LE BOMBE DI SAVONA E LA
RISPOSTA POPOLARE
AL TERRORISMO. IN RISPOSTA AI FATTI DI MACERATA
AL TERRORISMO. IN RISPOSTA AI FATTI DI MACERATA
di Franco Astengo
Scrivo questa nota allo scopo di rievocare un
passaggio storico di fondamentale importanza del quale si sta ormai smarrendo
la memoria per indicare come, un tempo, la mobilitazione popolare
rappresentasse il solo antidoto al veleno fascista e terrorista.
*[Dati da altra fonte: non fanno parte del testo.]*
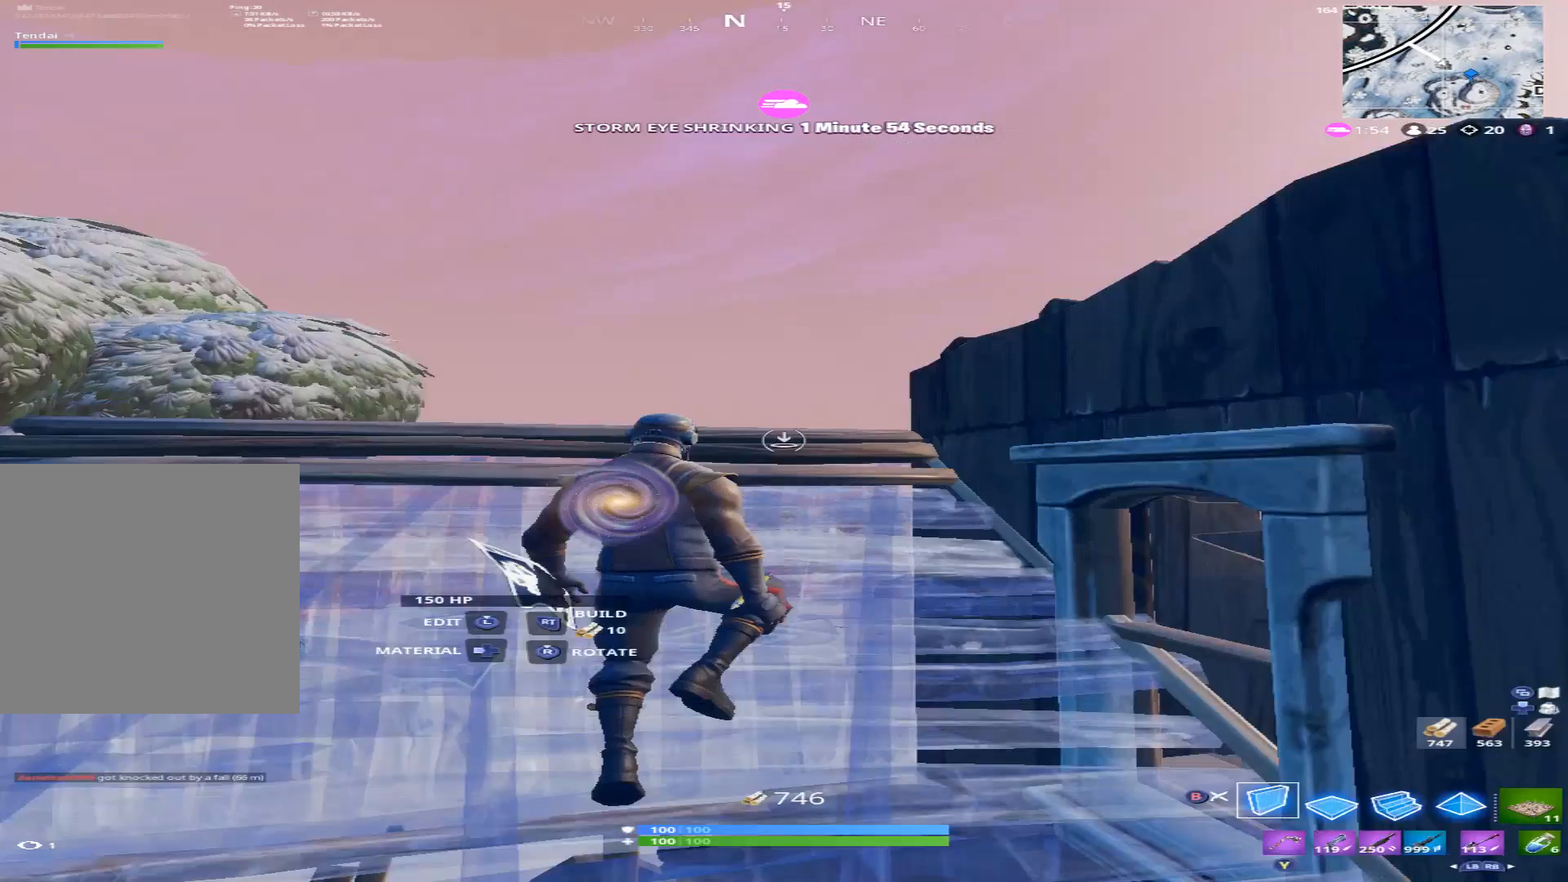
{"buttons": [], "left_stick": "up-left", "right_stick": "center", "events": [[33, "B", "up"], [100, "L2", "down"], [133, "right_stick", "down"], [200, "L2", "up"], [200, "right_stick", "down-right"], [233, "B", "down"], [300, "B", "up"], [367, "left_stick", "up-left"], [433, "right_stick", "center"]]}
Quanto è accaduto intorno alla
vicenda di Macerata, lo sconcerto che essa ha creato, le indicazioni che ne derivano
di vero e proprio arretramento sul piano culturale, l’incredibile atteggiamento
del sindaco della Città e del Ministro dell’Interno che oggi manda gli agenti
in tenuta anti sommossa ad una manifestazione democratica (prima ancora che
antifascista) la dicono lunga sul grado di perdita totale del minimo di senso
comune del da che parte stare in frangenti del genere.
Non si parli per carità di
divisione della sinistra come speculano certi giornali: chi esita su questo
piano, magari per timori elettorali, non merita alcun appellativo è soltanto un
ignavo e un pavido che pensa al proprio tornaconto. Mi auguro che rievocare il
passaggio storico che si verificò a Savona, come esempio sulla base del quale
ricostruire un minimo di dignità democratica, non di più intendiamoci, almeno
quello.
Questo il racconto di quei drammatici giorni.
Questo il racconto di quei drammatici giorni.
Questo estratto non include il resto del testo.